HUGH JACKMAN: Hello, darling!
RACHEL WEISZ: Huuugh! How's it going with Woody Allen? [Jackman is currently filming Allen's new film in London.]
HJ: Oh, I'm absolutely loving it--he's just hysterical, and it's a very funny script. And I'm home by 4:30 every afternoon.
RW: You're playing an English aristocrat, right?
HJ: Yeah, I'm playing an English aristocrat, devilishly handsome and incredibly charming and possibly a serial killer. But hang on, I'm doing the interviewing here! You're much more of a natural interviewer than interviewee.
RW: I know. I love asking questions.
HJ: Do you get to play English much?
RW: I haven't for a bit, though I play English in The Constant Gardener, which will be coming out around the same time as this interview. My character's an activist and an aid worker and sort of a busybody troublemaker who doesn't have a real group that she belongs to. She's just kind of a solo-flying activist. [laughs]
HJ: I know the film takes place in Kenya. Did you actually shoot there?
RW: We shot a little bit in Berlin and a little bit in London but mainly in Kenya.
HJ: I understand you slept in tents some nights, no?
RW: Yeah. One time the location manager put up this tented village, and we drove there late at night and ended up in the middle of nowhere during a sandstorm. We were all a little bit frightened because we'd lost the others. Finally we vaguely made out some tents, which we all zipped ourselves into and went to bed. The next morning we discovered we were in the middle of the plains of Africa. It was extraordinary, but it definitely wasn't luxurious.
HJ: Did you love it there?
RW: Absolutely. We were filming mainly in the slums of Kibera, where tourists and white people don't typically go and where a million people live in abject poverty with open sewers and no running water or electricity. Kibera is adjacent to Nairobi; there are no street names because there aren't streets, just mud paths. It's not a city in the way we think of a city, and yet it completely functions as one.
HJ: Did you feel conspicuous making a movie there?
RW: Well, the way in which Fernando [Meirelles] directed this film was very low-key; we didn't come in with huge cranes and lights--more like making a documentary. Fernando worked with the same cinematographer as he did on City of God (2002), a guy named Cesar Charlone, who just had a handheld camera, and he would film us as we walked around the slums in character, improvising. All the children learn a little bit of English there, and what they know how to say is "How are you?" They would come running up to us saying that and clambering all over us, and that became part of the film. The children stared at us because we were white and because they wondered what we were doing in their city, but they were very welcoming.
HJ: I've heard great things about the film from so many people. Have you seen it?
RW: I have, and I love it. it was an honor to work with Fernando.
HJ: Do you typically like seeing your films?
RW: Never--this was the first time I've ever really enjoyed watching one.
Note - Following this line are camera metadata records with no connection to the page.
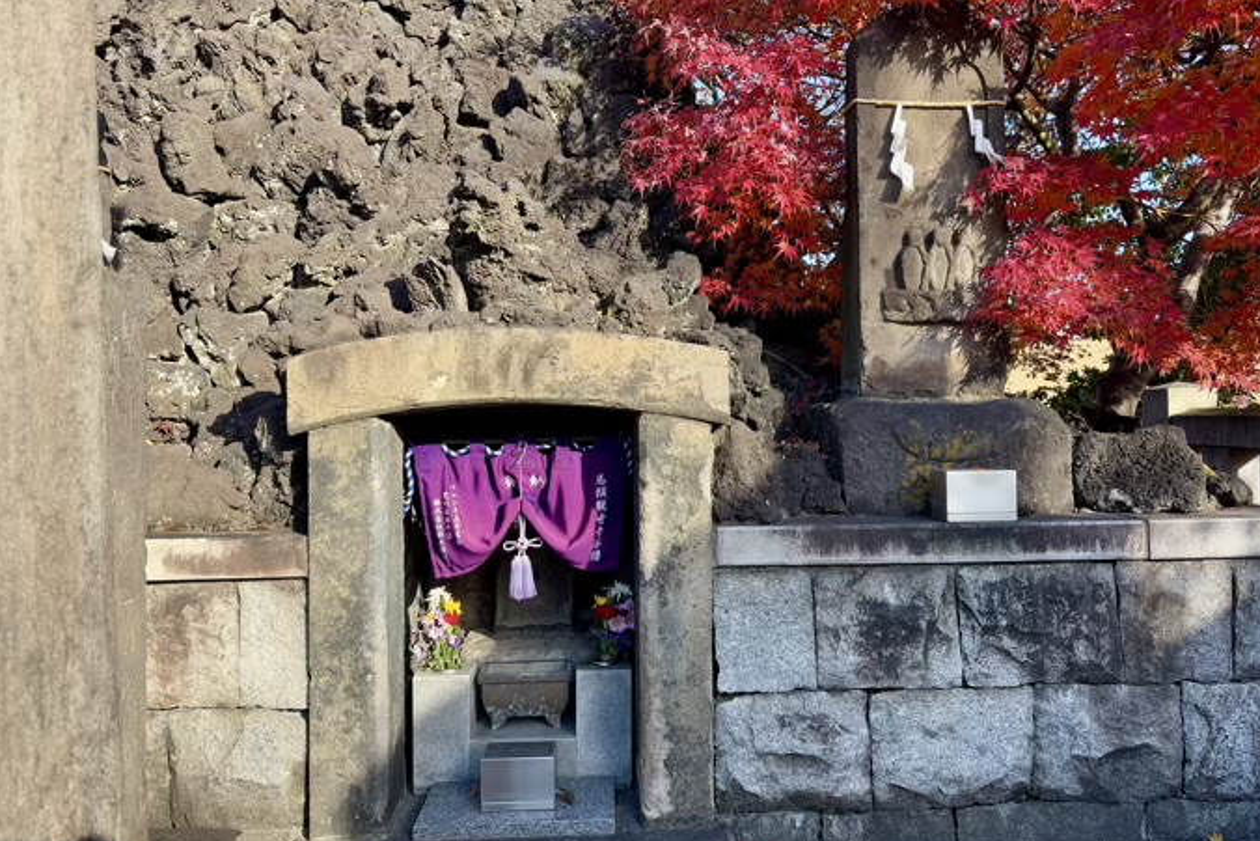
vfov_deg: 46.4
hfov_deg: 65.5
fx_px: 980
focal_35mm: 28
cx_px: 645
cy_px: 398
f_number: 1.6
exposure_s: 1/517
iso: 50
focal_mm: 5.96
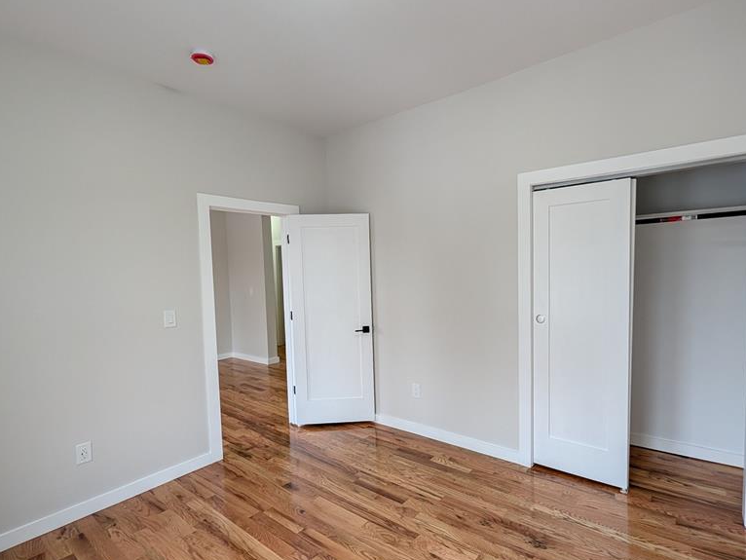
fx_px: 345
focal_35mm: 16
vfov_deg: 78.1
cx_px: 397
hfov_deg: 94.3
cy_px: 291
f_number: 1.7
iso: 127
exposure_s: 1/120
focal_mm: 2.02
The way Fernando shot Africa, it looks like Africa--all the kids, the people, they're not acting, they're just there. It's such a joy when you feel like you're not watching the technique of acting but rather are spying on something, like you're a fly on the wall. Somehow I think of this as being very Brazilian. [both laugh] They're very spontaneous. But speaking of being totally free, what you did in The Boy from Oz blew my mind. Every night you would improvise with the audience, interacting with whatever happened. It's heaven to watch somebody do that.
HJ: I had a blast doing it. [Jackman's cell phone rings] Oh, hang on, that's my wife in the other pocket.